The other weekend, I talked about the COVID-19 vaccine with a room full of other people. I had received the Johnson and Johnson vaccine this past April through Dordt University’s vaccination clinic. I was and still am thankful for the opportunity. 

We conversed about our varying reactions to the vaccines, and I mentioned how mine had left me feeling pretty terrible for the next day or two. While talk about vaccinations can turn so opinionated and political, the discussion was a light. It wasn’t riddled with politics or ethics. 

An individual entered the room and quickly monopolized the discussion. They declared the Johnson and Johnson vaccine contained aborted baby tissue and signified their disconcent by making an ‘X’ with their arms. 

“Okay,” I said. I couldn’t reply with anything else.

I don’t really care about your argument, evidence, or ethical opinion on the rights and wrongs of vaccines. I think our collective American society has heard about every argument under the sun. This article isn’t really about COVID-19. It’s not about what’s right and what’s wrong. It’s about remembering the humanity of the person next to you, remembering that words can sting, remembering that you don’t know the other person’s life story. 

If you feel so strongly about vaccination to the point where you can’t interact with someone who disagrees with you, it’s exhausting for the rest of us. If you feel so strongly about something that you feel the need to throw shame on someone when they counteract you, please reconsider the place this thing holds in your worldview. If you can’t get through this article without being judgmental, ask yourself why.

I think I’ve reached the point where I don’t care as much about what people are saying, but how they are saying it.   

There are endless divisive and controversial issues in our country: critical race theory, government spending, and recent abortion laws in Texas, to name a few.

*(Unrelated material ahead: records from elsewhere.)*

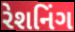
રેશનિંગ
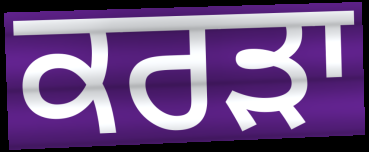
ਕਰੜਾ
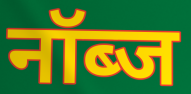
नॉब्ज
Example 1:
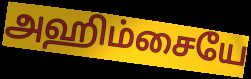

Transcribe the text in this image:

அஹிம்சையே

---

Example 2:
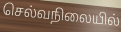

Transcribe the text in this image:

செல்வநிலையில்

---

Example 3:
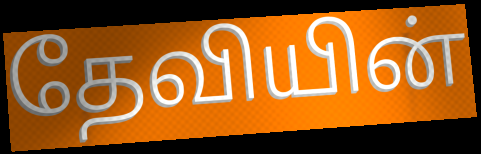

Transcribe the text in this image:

தேவியின்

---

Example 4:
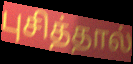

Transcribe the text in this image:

புசித்தால்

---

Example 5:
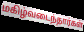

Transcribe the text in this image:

மகிழ்வடைந்தார்கள்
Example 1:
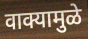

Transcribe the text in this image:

वाक्यामुळे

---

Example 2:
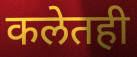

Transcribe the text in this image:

कलेतही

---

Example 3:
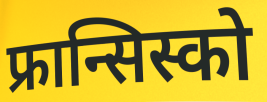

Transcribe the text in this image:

फ्रान्सिस्को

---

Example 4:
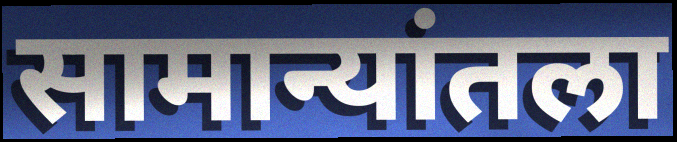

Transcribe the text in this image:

सामान्यांतला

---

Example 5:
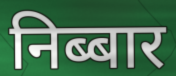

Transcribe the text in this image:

निब्बार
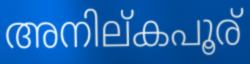
അനില്കപൂര്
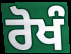
ਰੋਖੰ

Dordt University community is not exempt from these conversations. 

When you enter a space and assume everyone agrees with you on issue of vaccination, religion, or politics, you cast shame, judgement, and offense on the other side.

I’ve taken classes with professors who assume the opinions and lives of the students—that nobody in the class has been involved with an abortion, that nobody in the class has dealt with an eating disorder, that everyone is conservative, or that everyone is straight. 

I ache for the girl who was given a BMI lab while living with bulimia. I do not wish to imagine the shame or struggle of one my peers who may have dealt with an abortion. I cringe for the student who was degraded for voting for Biden. 

I should never have to sit in a room full of boys who snicker and roll their eyes at me because I speak my mind for women’s rights. There isn’t anyone who should have to experience these situations, especially on a campus like ours.

This isn’t about the rightness and wrongness of our opinions. This isn’t argumentative. This is a reminder to think about your words before you speak them—a reminder that if you’re more focused making someone feel stupid for their decisions than being loving and encouraging, then you’re doing it wrong. 

The nature of our conversations as being filled with respect is crucial to our Kingdom work. We must be able to live with others who think differently than us. 

Why should my sister’s classmates pester her for loving the LBGTQ+ community? Why should others be bullied for not supporting former-President Trump? Why should vaccinated people be unwelcome in the homes of the unvaccinated? 

I’m over this culture of people who simply try to yell louder than the person next to them. 

If you don’t have anything nice to say, don’t say anything at all. It is that simple.